When rape isn’t rape

A man enters the dark bedroom of an unmarried woman after seeing her boyfriend leave late at night, and has sexual intercourse with the woman while pretending to be the boyfriend. Has the man committed rape?

That’s the beginning of a controversial decision from an appeals court in California this week that has people calling for a change in an old law.

Julio Morales had been convicted of rape and sentenced to three years in state prison.

Yesterday, the Court of Appeals in Los Angeles answered the question it raised above. No, it’s not rape.

It said the California law on rape of an unconscious woman says the woman “is unconscious or asleep or not aware that the act is occurring or not aware of the essential characteristics of the act because the perpetrator tricked, lied to, or concealed information from her.”

But the woman in this case was awake; she just thought it was her boyfriend, and besides, Morales didn’t pretend to be her boyfriend.

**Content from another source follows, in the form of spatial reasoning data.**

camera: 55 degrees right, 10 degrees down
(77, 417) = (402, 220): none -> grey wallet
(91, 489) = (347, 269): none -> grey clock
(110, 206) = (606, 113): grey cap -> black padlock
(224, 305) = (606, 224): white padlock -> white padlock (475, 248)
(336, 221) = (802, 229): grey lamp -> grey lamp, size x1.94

The court, however, didn’t really need any of that because it said it was constrained by an 1872 law defining rape:

In light of the continued existence of a separate provision that expressly makes sexual intercourse by impersonation a rape, albeit only when the victim is married and the perpetrator impersonates the victim‟s spouse, we are compelled to interpret section 261, subdivision (a)(4), in a way that does not render subdivision (a)(5) superfluous. Therefore, we reluctantly hold that a person who accomplishes sexual intercourse by impersonating someone other than a married victim‟s spouse is not guilty of the crime of rape of an unconscious person under section 261, subdivision (a)(4).

“Judicial activism” has become a bad phrase. A woman in California, however, could’ve used a little in this case.